Se il Times e altri, come causa scatenante della protesta, rilevano il fatto che il capo della polizia Simon Byrne avrebbe permesso illegalmente a 24 indipendentisti di partecipare ai funerali di un importante esponente dell’IRA – movimento espressione dell’ala dura repubblicana – forse per capire è necessario scavare un po’ più a fondo.
Sono trascorsi 23 anni dalla firma dell’accordo detto del Venerdì Santo. Quest’ultimo pose fine, o per lo meno, placò il sanguinoso conflitto in Irlanda del Nord tra formazioni paramilitari legate ai due fronti di cui abbiamo parlato prima. Una guerra decennale che aveva visto l’intervento dell’esercito del Regno Unito, con oltre 3500 morti. Con l’accordo si stabilì anche che non ci sarebbe stato nessun confine inteso come “controllo”; si pensi al controllo doganale, quello tra le “due Irlande”. Questo nel contesto di un compromesso che faceva salva l’appartenenza dell’Irlanda del nord al Regno Unito, ma al contempo garantiva un forte legame tra essa e la Repubblica d’Irlanda.
Nessun problema, a riguardo, fino a che la Repubblica d’Irlanda e il Regno Unito hanno fatto parte entrambi dell’Unione europea.
Ma tutto è cambiato con la Brexit. Ora, tra la Repubblica d’Irlanda, rimasta nell’Ue, e il Regno Unito, uscitone, deve tornare ad esserci un sistema di controlli di confine. Ma dove porre la relativa “linea”, a fronte degli accordi del Venerdì Santo? Il tema è stato a lungo discusso durante il complicato percorso che ha portato alla Brexit. E alla fine si è deciso che i controlli riguarderanno il passaggio, anzitutto delle merci, dall’Irlanda del Nord alla Gran Bretagna, e viceversa. Al primo ministro Boris Johnson e al suo governo questa è apparsa l’unica soluzione possibile per non violare gli accordi di pace e realizzare la Brexit.

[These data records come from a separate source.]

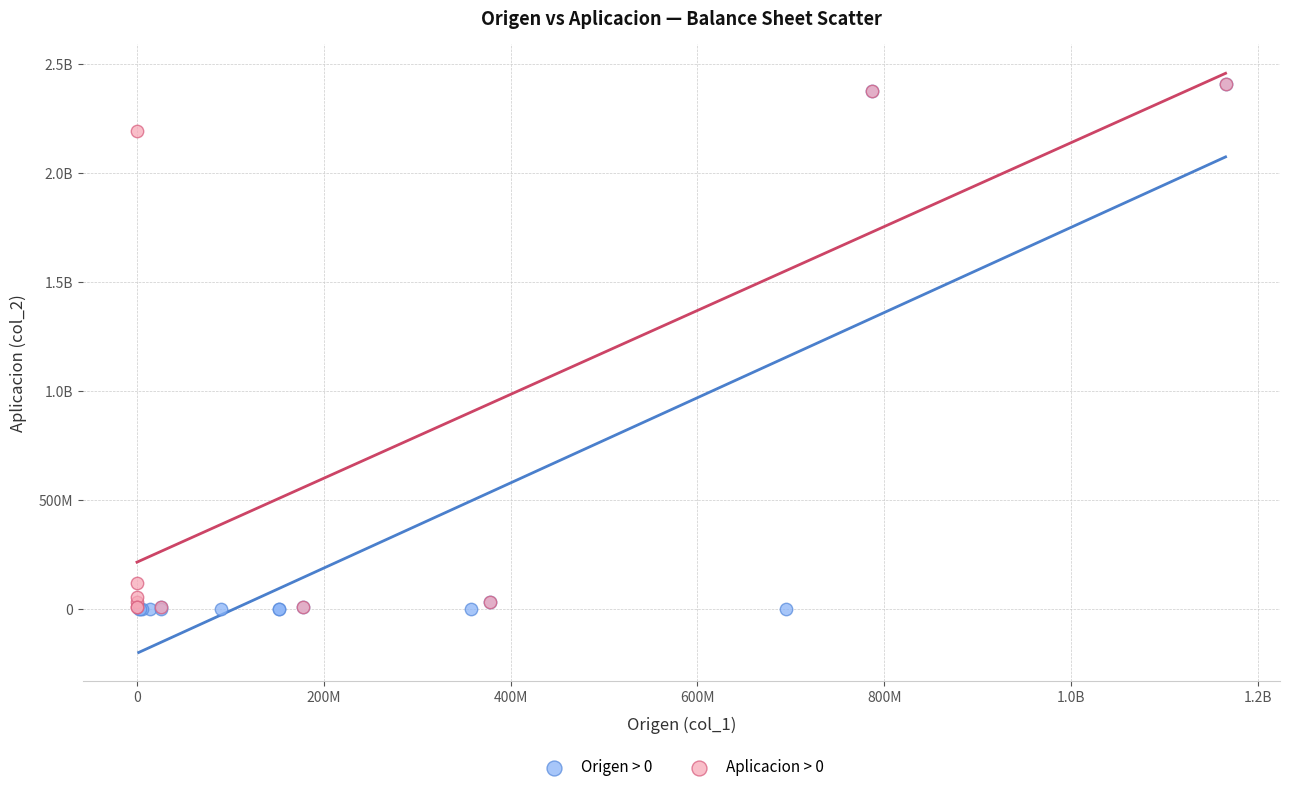

What are all the series names shown in the legend?

Origen > 0, Aplicacion > 0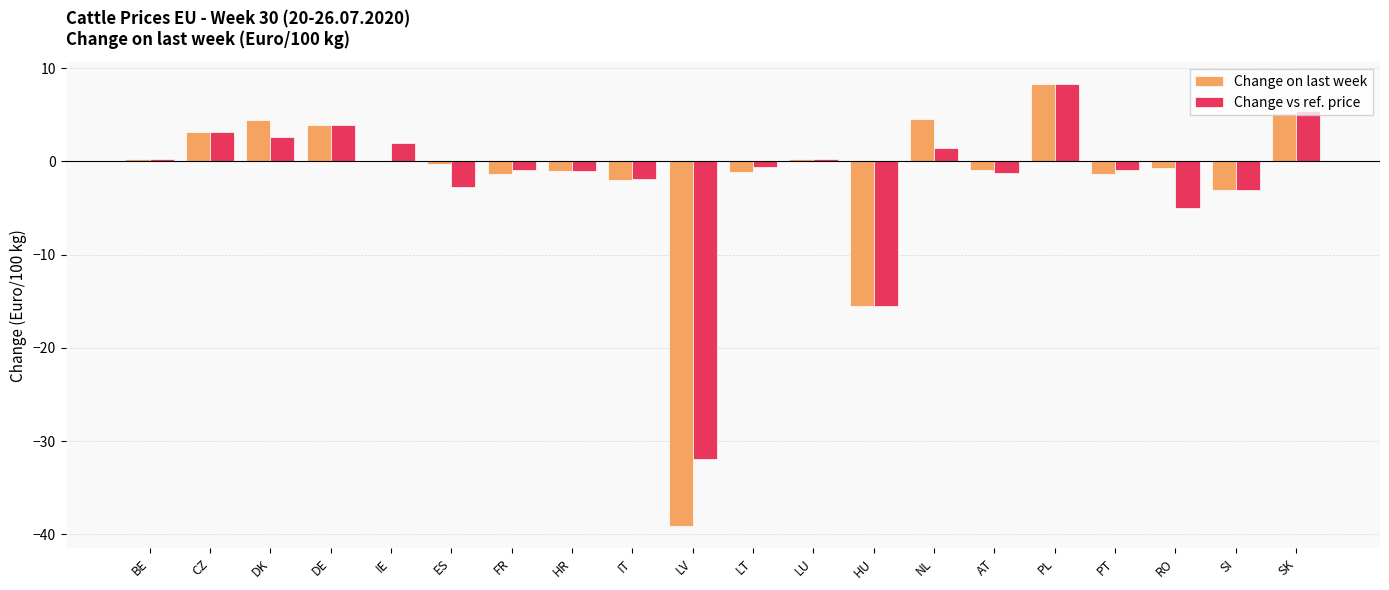

True or false: Change vs ref. price has a value of 8.3 at PL.

True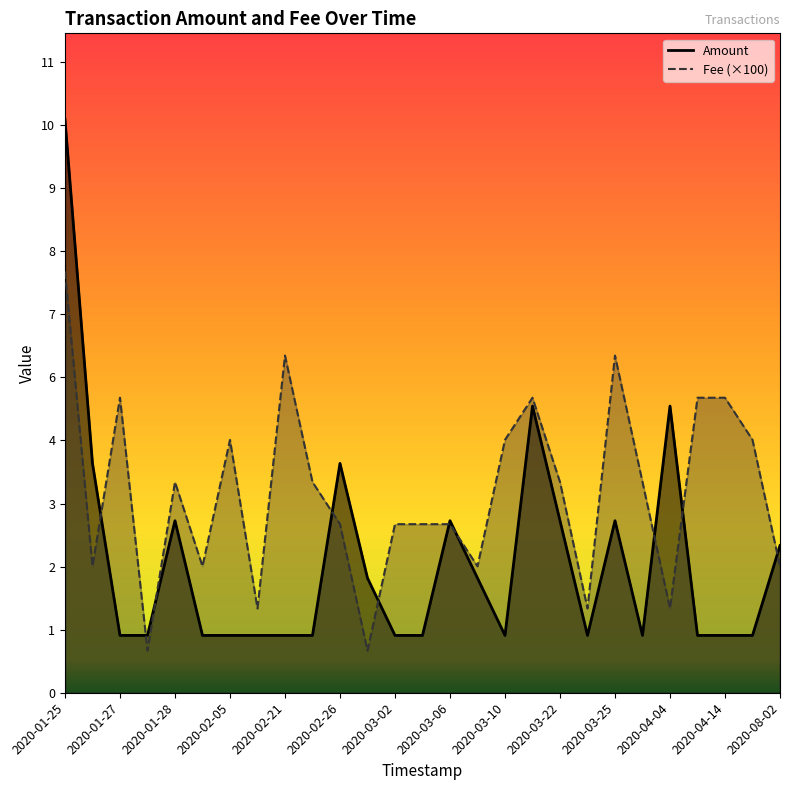

What is the maximum value shown in the chart?

10.0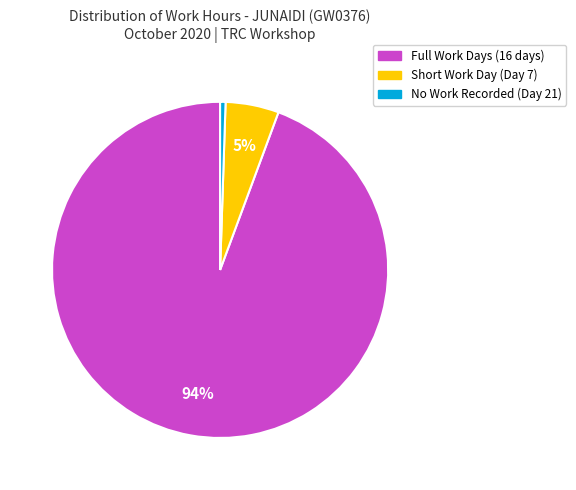

To the nearest percent, what is the average slice percentage?

33%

Gli unionisti però si sentono traditi, in qualche modo allontanati dal resto del Regno Unito. Il fatto che non ci sia la dogana alla frontiera tra la Repubblica d’Irlanda e Irlanda del Nord e che essa, anzi, sia prevista invece al porto di Belfast per le merci dirette in Gran Bretagna, è per loro il pericoloso segno di un’unificazione irlandese che si starebbe avvicinando.
Il 7 aprile è stata convocata l’assemblea che riunisce i rappresentanti del Democratic Unionist Party (DUP) e quelli del cosiddetto Sinn Féin fondato nel 1905 da Arthur Griffith, esponente della linea repubblicana-irlandese. E lo scontro c’è stato, con i primi che ora temono si avvicini la riunificazione irlandese. Secondo gli accordi del Venerdì Santo, in caso di maggioranza cattolica in Irlanda del Nord, che potrebbe verificarsi entro quindici anni, l’Ulster avrà diritto a un referendum consultivo per decidere se riunirsi a Dublino.
Possono sembra questioni vecchie, anche per il riferimento a una linea di separazione religiosa. Ma le tensioni in Catalogna hanno confermato che quello delle identità nazionali non è certo un tema “vecchio”. E d’altra parte, dopo una lunga storia sostanzialmente di dominio coloniale, la divisione tra irlandesi e inglesi è forte e segnata dall’ostilità, come ha modo di osservare chiunque, ad esempio, visiti l’Irlanda e ne conosca anche solo un poco gli abitanti. Nell’Irlanda del Nord, poi, pesa una storia anche recente di convivenza difficile.